There have been other Lehigh offensive linemen that tipped the scales at over 300 lbs. There have been other tall, 6'4 hogs that have protected Lehigh QB's blind sides. There have been other offensive linemen that have been good, even great - C John Hill, who had a long NFL career with the New York Giants and New Orleans Saints in the 1970s, was one such player.

But none of them have been the mix of size, speed and agility that Rackley had at Lehigh. They didn't have his strength off the line. On those Wildcat runs or counter trey runs downfield, Patriot League linebackers would frequently see a 300 lb tackle bearing down on them as quick as a fullback.

And it wasn't just designed plays, either, where Will showed his skills. After a fumble in the Holy Cross game near their goal line, LB Alex Johnson scooped up the ball and seemed to have real estate in front of him to grab the momentum of the game. Who made the touchdown-saving tackle at the Holy Cross 28 yard line? Try the 300 lb left tackle from the state of Georgia.

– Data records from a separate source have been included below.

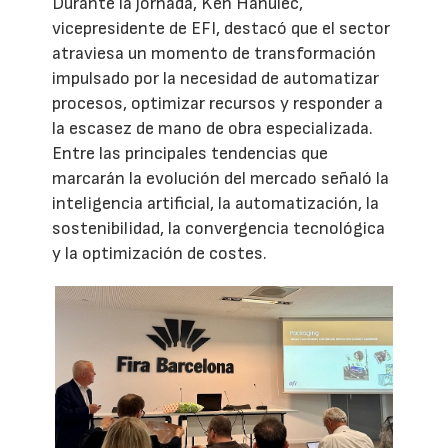
Durante la jornada, Ken Hanulec,
vicepresidente de EFI, destacó que el sector
atraviesa un momento de transformación
impulsado por la necesidad de automatizar
procesos, optimizar recursos y responder a
la escasez de mano de obra especializada.
Entre las principales tendencias que
marcarán la evolución del mercado señaló la
inteligencia artificial, la automatización, la
sostenibilidad, la convergencia tecnológica
y la optimización de costes.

It's not like Will just went to Lehigh to pancake defensive linemen, however.

Academically, it's not a vacation to play at Lehigh - it's an academic challenge for everyone, including football players. And Will, who is on track to graduate with a design arts major in May, continues to balance the craziness in the run-up to the NFL draft with his classwork to graduate on time - without the redshirt year afforded most of the people that will be drafted around him this weekend.

"It's been a struggle - but all my work will get done," he told me.

For Will, that hard work on the field and in the classroom is about to pay off with a golden opportunity of playing in the NFL.

“It’s a great feeling to have a chance to play pro football,” Rackley said to Lehighsports.com this week. “Going back to when I was a kid playing with my brothers in the backyard it’s something I’ve always wanted to do so it’s really a dream come true. It’s a rare opportunity and one I’m definitely looking to take advantage of.”